Exercise brief: Write out every line of text in the records below without changing a word. Leave the pictures out.

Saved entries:
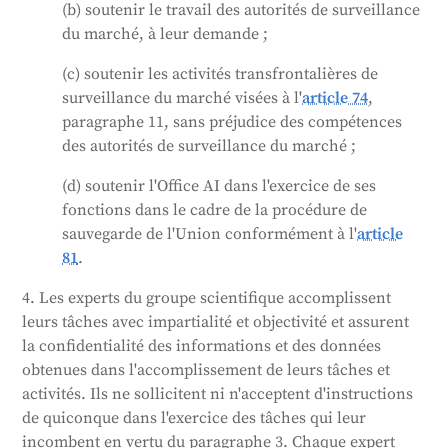
(b) soutenir le travail des autorités de surveillance
du marché, à leur demande ;
(c) soutenir les activités transfrontalières de
surveillance du marché visées à l'
article 74
,
paragraphe 11, sans préjudice des compétences
des autorités de surveillance du marché ;
(d) soutenir l'Office AI dans l'exercice de ses
fonctions dans le cadre de la procédure de
sauvegarde de l'Union conformément à l'
article
81
.
4. Les experts du groupe scientifique accomplissent
leurs tâches avec impartialité et objectivité et assurent
la confidentialité des informations et des données
obtenues dans l'accomplissement de leurs tâches et
activités. Ils ne sollicitent ni n'acceptent d'instructions
de quiconque dans l'exercice des tâches qui leur
incombent en vertu du paragraphe 3. Chaque expert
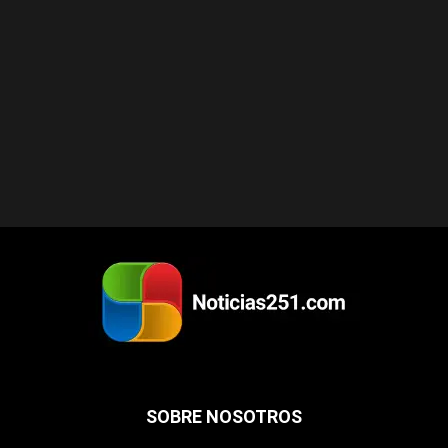
SOBRE NOSOTROS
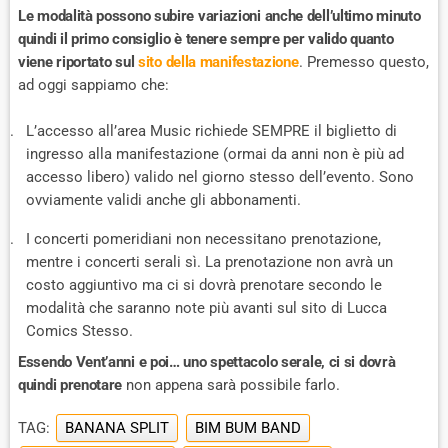
Le modalità possono subire variazioni anche dell’ultimo minuto
quindi il primo consiglio è tenere sempre per valido quanto
viene riportato sul
sito della manifestazione
. Premesso questo,
ad oggi sappiamo che:
L’accesso all’area Music richiede SEMPRE il biglietto di
ingresso alla manifestazione (ormai da anni non è più ad
accesso libero) valido nel giorno stesso dell’evento. Sono
ovviamente validi anche gli abbonamenti.
I concerti pomeridiani non necessitano prenotazione,
mentre i concerti serali sì. La prenotazione non avrà un
costo aggiuntivo ma ci si dovrà prenotare secondo le
modalità che saranno note più avanti sul sito di Lucca
Comics Stesso.
Essendo Vent’anni e poi… uno spettacolo serale, ci si dovrà
quindi prenotare
non appena sarà possibile farlo.
TAG:
BANANA SPLIT
BIM BUM BAND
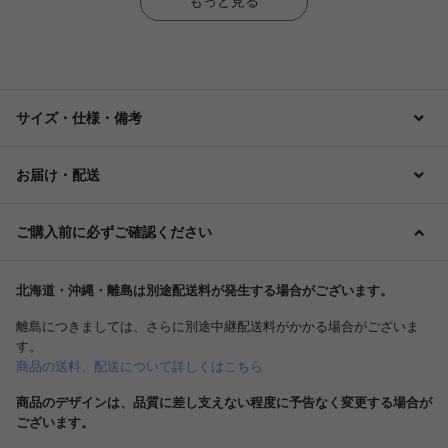
もっと見る
サイズ・仕様・備考
お届け・配送
ご購入前に必ずご確認ください
北海道・沖縄・離島は別途配送料が発生する場合がございます。
離島につきましては、さらに別途中継配送料がかかる場合がございま
す。
商品の送料、配送について詳しくはこちら
商品のデザインは、品質に差し支えない程度に予告なく変更する場合が
ございます。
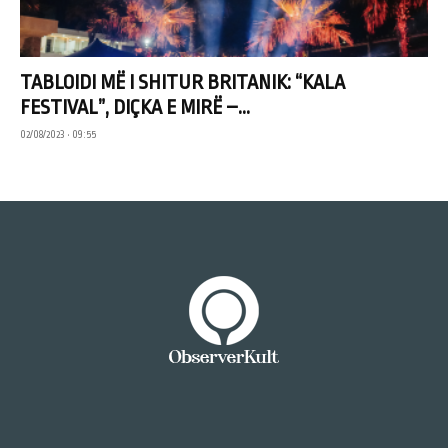
TABLOIDI MË I SHITUR BRITANIK: “KALA
FESTIVAL”, DIÇKA E MIRË –...
02/08/2023 • 09:55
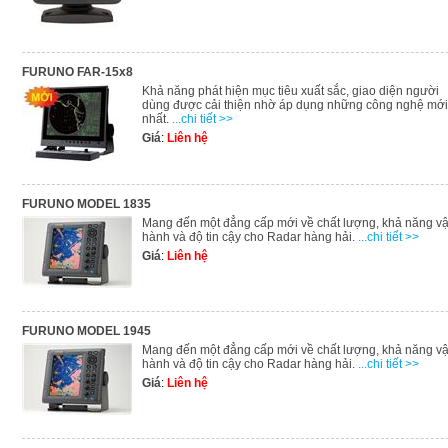
FURUNO FAR-15x8
Khả năng phát hiện mục tiêu xuất sắc, giao diện người
dùng được cải thiện nhờ áp dụng những công nghệ mới
nhất.
...chi tiết >>
Giá
:
Liên hệ
FURUNO MODEL 1835
Mang đến một đẳng cấp mới về chất lượng, khả năng v
hành và độ tin cậy cho Radar hàng hải.
...chi tiết >>
Giá
:
Liên hệ
FURUNO MODEL 1945
Mang đến một đẳng cấp mới về chất lượng, khả năng v
hành và độ tin cậy cho Radar hàng hải.
...chi tiết >>
Giá
:
Liên hệ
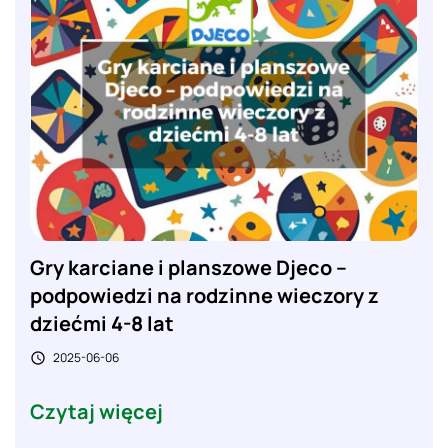
Gry karciane i planszowe Djeco –
podpowiedzi na rodzinne wieczory z
dziećmi 4-8 lat
2025-06-06

Czytaj więcej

Task result:
(b) soutenir le travail des autorités de surveillance
du marché, à leur demande ;
(c) soutenir les activités transfrontalières de
surveillance du marché visées à l'
article 74
,
paragraphe 11, sans préjudice des compétences
des autorités de surveillance du marché ;
(d) soutenir l'Office AI dans l'exercice de ses
fonctions dans le cadre de la procédure de
sauvegarde de l'Union conformément à l'
article
81
.
4. Les experts du groupe scientifique accomplissent
leurs tâches avec impartialité et objectivité et assurent
la confidentialité des informations et des données
obtenues dans l'accomplissement de leurs tâches et
activités. Ils ne sollicitent ni n'acceptent d'instructions
de quiconque dans l'exercice des tâches qui leur
incombent en vertu du paragraphe 3. Chaque expert
SOBRE NOSOTROS
Le modalità possono subire variazioni anche dell’ultimo minuto
quindi il primo consiglio è tenere sempre per valido quanto
viene riportato sul
sito della manifestazione
. Premesso questo,
ad oggi sappiamo che:
L’accesso all’area Music richiede SEMPRE il biglietto di
ingresso alla manifestazione (ormai da anni non è più ad
accesso libero) valido nel giorno stesso dell’evento. Sono
ovviamente validi anche gli abbonamenti.
I concerti pomeridiani non necessitano prenotazione,
mentre i concerti serali sì. La prenotazione non avrà un
costo aggiuntivo ma ci si dovrà prenotare secondo le
modalità che saranno note più avanti sul sito di Lucca
Comics Stesso.
Essendo Vent’anni e poi… uno spettacolo serale, ci si dovrà
quindi prenotare
non appena sarà possibile farlo.
TAG:
BANANA SPLIT
BIM BUM BAND
もっと見る
サイズ・仕様・備考
お届け・配送
ご購入前に必ずご確認ください
北海道・沖縄・離島は別途配送料が発生する場合がございます。
離島につきましては、さらに別途中継配送料がかかる場合がございま
す。
商品の送料、配送について詳しくはこちら
商品のデザインは、品質に差し支えない程度に予告なく変更する場合が
ございます。
TABLOIDI MË I SHITUR BRITANIK: “KALA
FESTIVAL”, DIÇKA E MIRË –...
02/08/2023 • 09:55
FURUNO FAR-15x8
Khả năng phát hiện mục tiêu xuất sắc, giao diện người
dùng được cải thiện nhờ áp dụng những công nghệ mới
nhất.
...chi tiết >>
Giá
:
Liên hệ
FURUNO MODEL 1835
Mang đến một đẳng cấp mới về chất lượng, khả năng v
hành và độ tin cậy cho Radar hàng hải.
...chi tiết >>
Giá
:
Liên hệ
FURUNO MODEL 1945
Mang đến một đẳng cấp mới về chất lượng, khả năng v
hành và độ tin cậy cho Radar hàng hải.
...chi tiết >>
Giá
:
Liên hệ
Gry karciane i planszowe Djeco –
podpowiedzi na rodzinne wieczory z
dziećmi 4-8 lat
2025-06-06

Czytaj więcej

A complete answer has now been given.